Direction:
Extend the forum discussion below about why worker cooperatives struggle against established companies, starting right after its last comment.

Page excerpt:

** START **

Many of these profits aren't liquid so they can't turn into money right away

[–] [email protected] 8 points 1 day ago

They tend to get out competed by companies with enough investment funds to undercut them without making a profit until they have a stranglehold on the market and can jack up prices.

[–] chonglibloodsport 19 points 1 day ago (2 children)

They don’t have access to capital (means of production). Consider the following scenario:

All of the employees at a car manufacturing plant are sick of being paid a fraction of the total sale price of the cars they make. They decide, in solidarity, to quit en masse and start a worker co-op car plant instead so that they can all enjoy sharing 100% of the profits themselves.

So they quit. Now what? Well, knowledge isn’t an issue because they already knew how to operate all the machines in a car plant. The problem is that they don’t have the money (or the land) to build a new car plant. We’re talking billions of dollars and a huge piece of land which ideally should be located on a railroad line so that parts (which are very large and heavy) can be delivered affordably by rail.

So where are they gonna get the money? Not from private investors, of course, since that nixes the worker only profit sharing arrangement. Not from banks either because these workers, while highly knowledgeable and motivated, don’t have any collateral to put up for the bank loans. The banks do not want to be in the position of repossessing a bunch of specialized manufacturing equipment and trying to resell it at a loss.

The common response to this is: the government. But think about that. Do you want your government giving billions of dollars to a few hundred people so they can start a car plant and then keep all the profits?

[–] RememberTheApollo_ 5 points 1 day ago

And they’d have to buy parts and materials from the same suppliers feeding the major automakers who have already streamlined their logistics and costs from the smelter to the finished product - and you know they’d exploit those efficiencies and supplier connections to create financial hardship on the upstart automaker. Same way airlines use fare wars to undercut competitors to pressure them out of a market.

** END **

Source data:

** START **

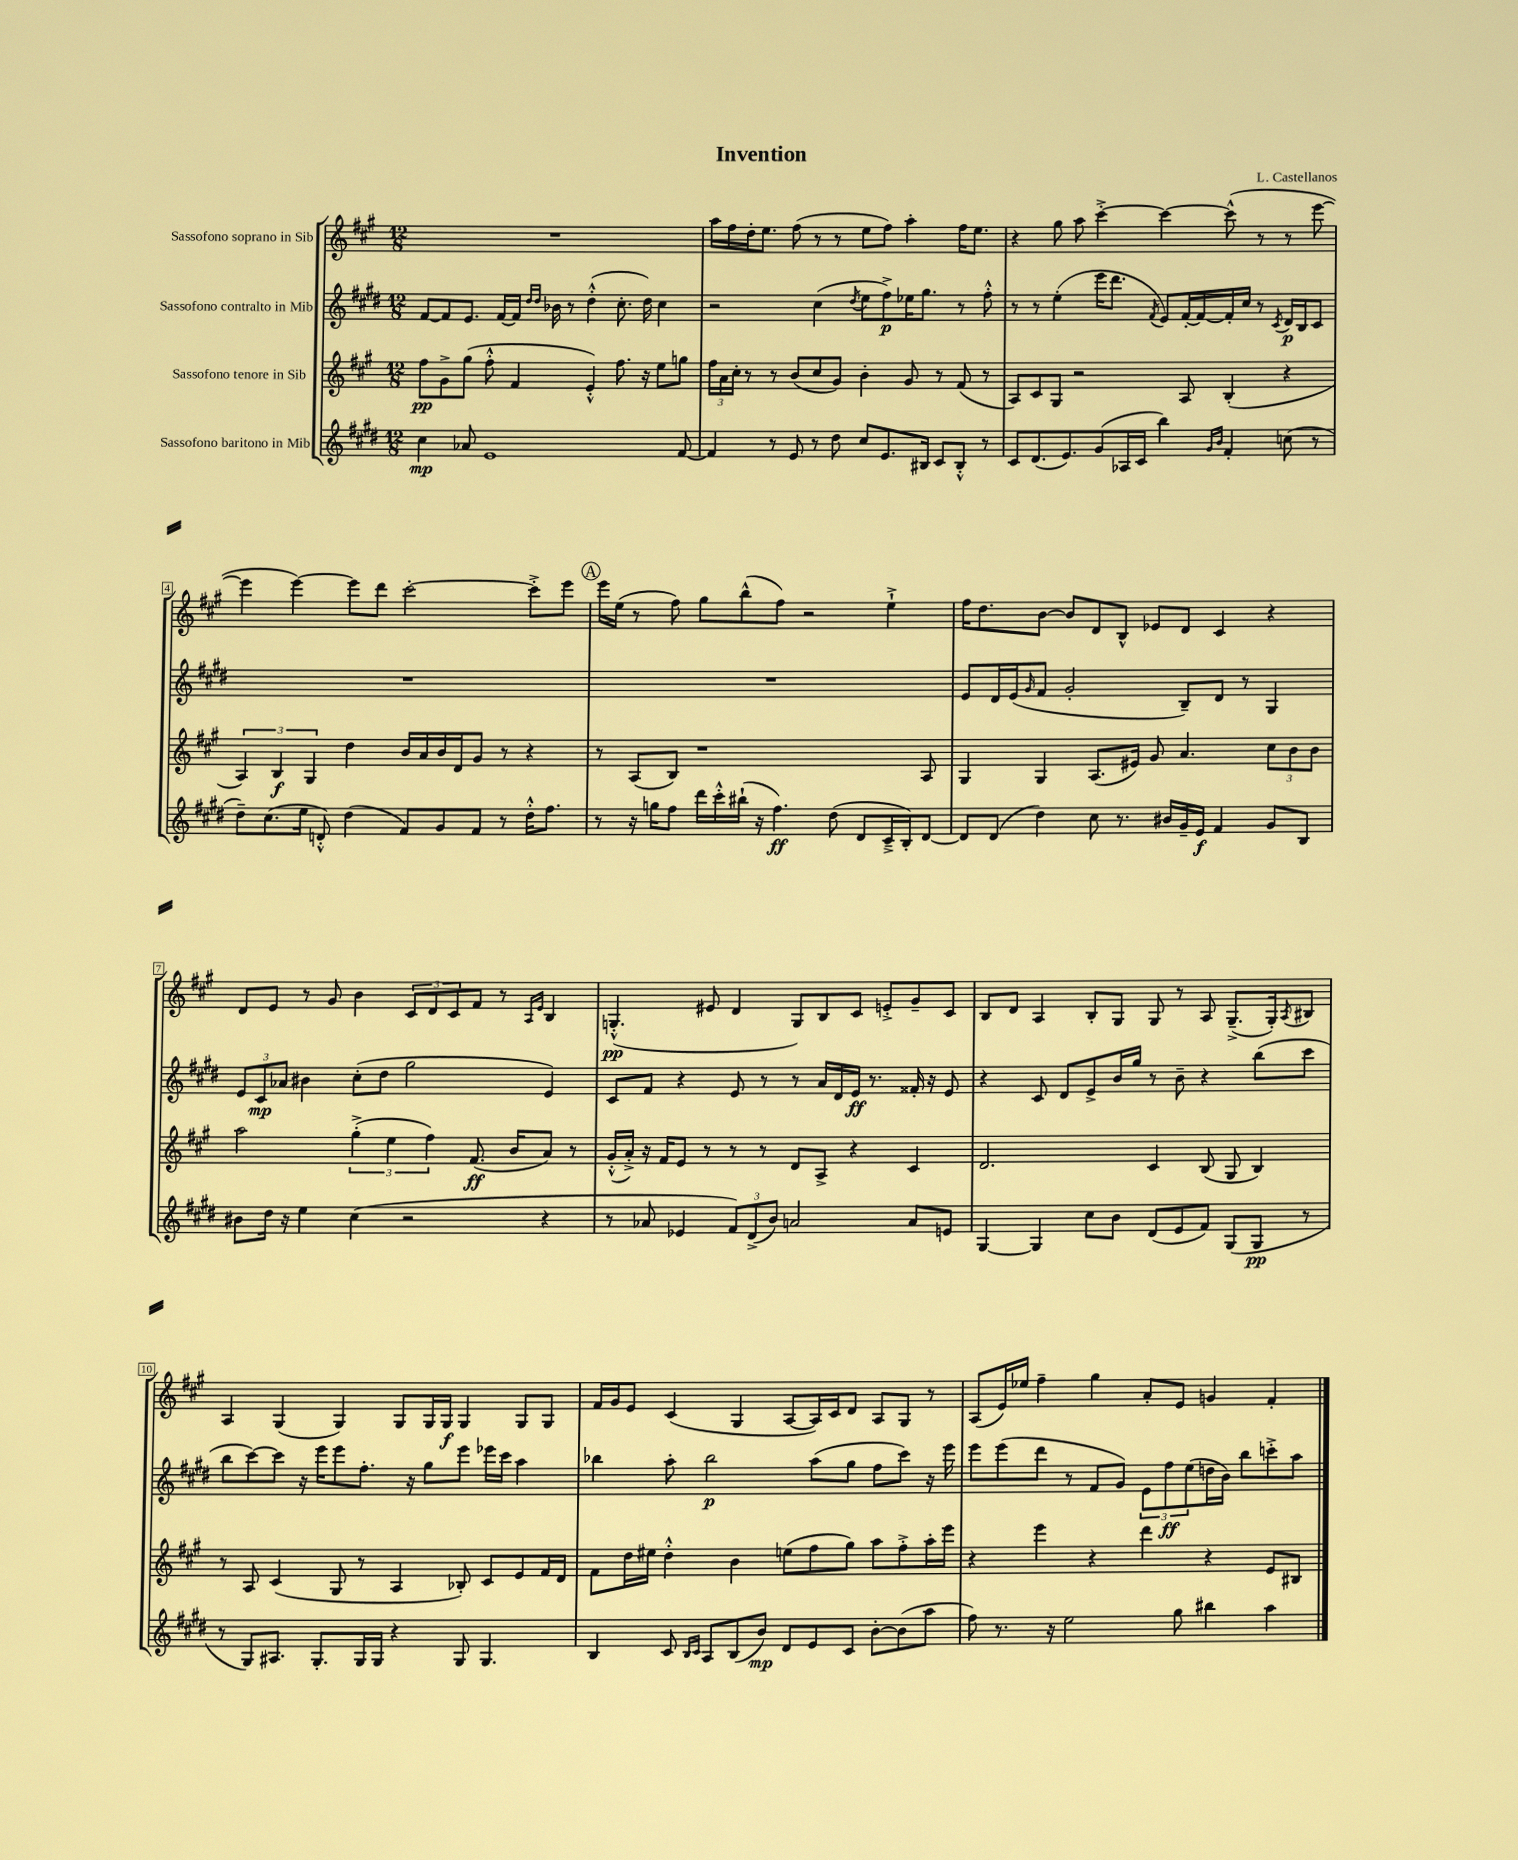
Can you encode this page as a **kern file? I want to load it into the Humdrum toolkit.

** END **

Exercise answer:
There’s nothing the business world hates more than a well treated and well paid workforce. They’ll band together to crush the idea.

[–] [email protected] 5 points 1 day ago (2 children)

And even if you don't need billions in startup capital for land and buildings and machinery, you've still got cash flow concerns.

Say you want to make software, and you know you can make it in 3 years with 20 people. What are you going to use to pay the bills until you've finished making whatever it is? Where are you going to find people who will go without money for that time? What if there's no market for it by the time you've done?

[–] [email protected] 1 points 22 hours ago* (last edited 22 hours ago)

Even for software there's still equipment needed to host it, whether that be your own or rented from AWS or Azure etc. unless you're looking to sell it as an on prem solution(but that's not what most customers will be expecting in the current year so probably won't sell very well). One way around that would be to only rent the hosting as needed once you have a paying customer.

[–] chonglibloodsport 5 points 1 day ago

Even something very simple like a coffee shop is difficult to run as a co-op.

Yes, if you have a few friends who are all passionate about coffee it’s possible for you all to get loans / mortgages to pool together enough money to buy/lease a small commercial property and open a coffee shop together. The only really significant pieces of equipment are the espresso machine and coffee grinder, both of which can be bought used for a few thousand dollars.

But here comes the issue: suppose it’s you and 4 friends who started the coffee co-op with $200k each (total $1 million) to buy the real estate and all of the furniture and machinery. Now the 5 of you work in the coffee shop and it starts growing more successful so that you need to hire more baristas (or pastry chefs or sandwich artists) to work there. How many baristas can you find who can afford to put up $200k to buy into a share of the co-op?

Or even more fundamentally: what if 2 out of the starting 5 decide that working in a coffee shop is too exhausting and they don’t want to do it anymore so they quit? Now the other 3 need to put together a total of $400k to buy them out? Or do you have a clause in the contract which says they forfeit their investment if they quit? Now I dunno about you, but as much as I love using my espresso machine I would never want to enter a contract like that! I’d much rather keep my $200k in the bank and work as a regular employee barista knowing I could quit any time I want.

[–] [email protected] 15 points 1 day ago (1 children)

co-ops don't get loans. It's hard to start a business without loans.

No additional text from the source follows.